INSTRUCTIONS TO FOLLOW
For the word "markup", tally the lines of the data that contain it and give the tally alone.

MATERIAL PROVIDED
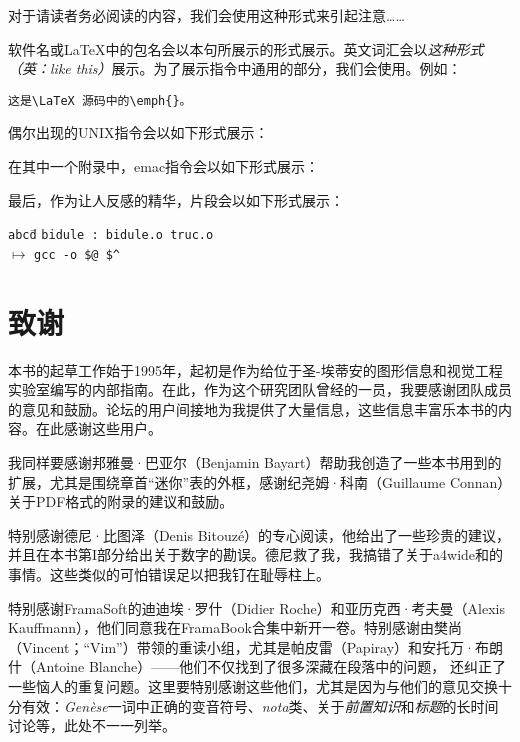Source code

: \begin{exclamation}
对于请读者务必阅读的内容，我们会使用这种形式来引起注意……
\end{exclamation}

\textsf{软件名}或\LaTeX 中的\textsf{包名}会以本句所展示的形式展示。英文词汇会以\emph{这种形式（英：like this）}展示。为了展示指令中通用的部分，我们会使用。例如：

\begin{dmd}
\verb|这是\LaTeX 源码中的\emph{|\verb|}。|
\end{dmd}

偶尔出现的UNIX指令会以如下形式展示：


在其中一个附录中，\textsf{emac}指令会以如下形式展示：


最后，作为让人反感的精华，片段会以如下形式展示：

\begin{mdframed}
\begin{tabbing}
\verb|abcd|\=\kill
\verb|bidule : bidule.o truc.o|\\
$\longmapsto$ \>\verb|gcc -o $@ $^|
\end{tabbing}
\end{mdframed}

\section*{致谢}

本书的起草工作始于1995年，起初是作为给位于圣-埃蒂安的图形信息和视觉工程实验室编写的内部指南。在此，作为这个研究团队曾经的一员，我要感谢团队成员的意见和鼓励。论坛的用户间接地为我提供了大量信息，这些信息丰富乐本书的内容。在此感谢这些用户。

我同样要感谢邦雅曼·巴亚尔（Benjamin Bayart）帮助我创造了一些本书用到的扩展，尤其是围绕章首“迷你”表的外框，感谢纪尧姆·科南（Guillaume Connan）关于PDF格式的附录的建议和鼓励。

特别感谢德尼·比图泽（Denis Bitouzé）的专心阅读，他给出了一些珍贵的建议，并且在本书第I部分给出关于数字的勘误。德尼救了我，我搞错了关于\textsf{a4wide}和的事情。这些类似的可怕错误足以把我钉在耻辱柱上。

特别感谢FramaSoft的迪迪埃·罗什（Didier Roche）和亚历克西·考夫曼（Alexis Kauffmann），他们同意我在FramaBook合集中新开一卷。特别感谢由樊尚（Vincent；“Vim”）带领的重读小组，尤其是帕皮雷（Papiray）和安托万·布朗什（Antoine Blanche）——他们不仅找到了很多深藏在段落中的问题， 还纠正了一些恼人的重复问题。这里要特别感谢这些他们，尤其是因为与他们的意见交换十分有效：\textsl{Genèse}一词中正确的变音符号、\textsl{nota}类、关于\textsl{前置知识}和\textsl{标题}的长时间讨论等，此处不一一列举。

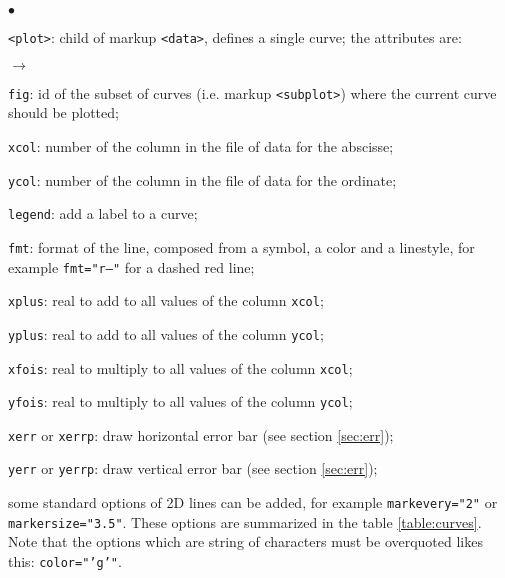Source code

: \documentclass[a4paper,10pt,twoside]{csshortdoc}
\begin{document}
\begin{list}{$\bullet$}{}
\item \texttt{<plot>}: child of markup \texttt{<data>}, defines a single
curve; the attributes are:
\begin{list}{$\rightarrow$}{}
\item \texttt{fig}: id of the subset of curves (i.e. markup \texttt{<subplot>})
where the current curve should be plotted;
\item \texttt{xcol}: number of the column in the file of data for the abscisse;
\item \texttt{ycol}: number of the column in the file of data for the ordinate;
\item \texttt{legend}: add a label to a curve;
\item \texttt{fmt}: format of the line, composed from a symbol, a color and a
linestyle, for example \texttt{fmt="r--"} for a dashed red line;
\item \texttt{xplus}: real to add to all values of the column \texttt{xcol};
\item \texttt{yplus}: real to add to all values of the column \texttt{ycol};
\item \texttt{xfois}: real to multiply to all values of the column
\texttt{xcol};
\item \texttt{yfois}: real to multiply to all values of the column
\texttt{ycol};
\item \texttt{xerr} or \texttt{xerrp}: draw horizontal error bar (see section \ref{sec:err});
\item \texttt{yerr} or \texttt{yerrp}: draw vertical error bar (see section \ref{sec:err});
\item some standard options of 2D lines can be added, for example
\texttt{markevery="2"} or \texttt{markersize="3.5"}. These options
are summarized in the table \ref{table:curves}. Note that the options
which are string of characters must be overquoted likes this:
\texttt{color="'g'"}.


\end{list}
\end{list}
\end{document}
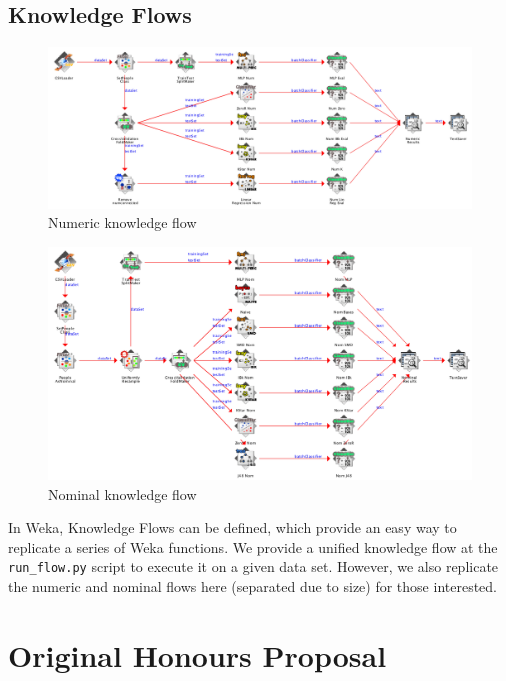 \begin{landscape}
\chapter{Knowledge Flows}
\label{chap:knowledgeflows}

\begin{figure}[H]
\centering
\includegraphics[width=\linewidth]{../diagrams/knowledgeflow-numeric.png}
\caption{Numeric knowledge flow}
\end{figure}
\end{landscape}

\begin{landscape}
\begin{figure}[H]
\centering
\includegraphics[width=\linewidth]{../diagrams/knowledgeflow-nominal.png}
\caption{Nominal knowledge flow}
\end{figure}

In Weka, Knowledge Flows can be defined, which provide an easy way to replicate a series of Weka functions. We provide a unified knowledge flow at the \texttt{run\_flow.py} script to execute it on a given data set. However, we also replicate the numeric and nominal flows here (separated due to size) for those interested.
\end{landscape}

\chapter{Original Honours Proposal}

WRITTEN SOLUTION
2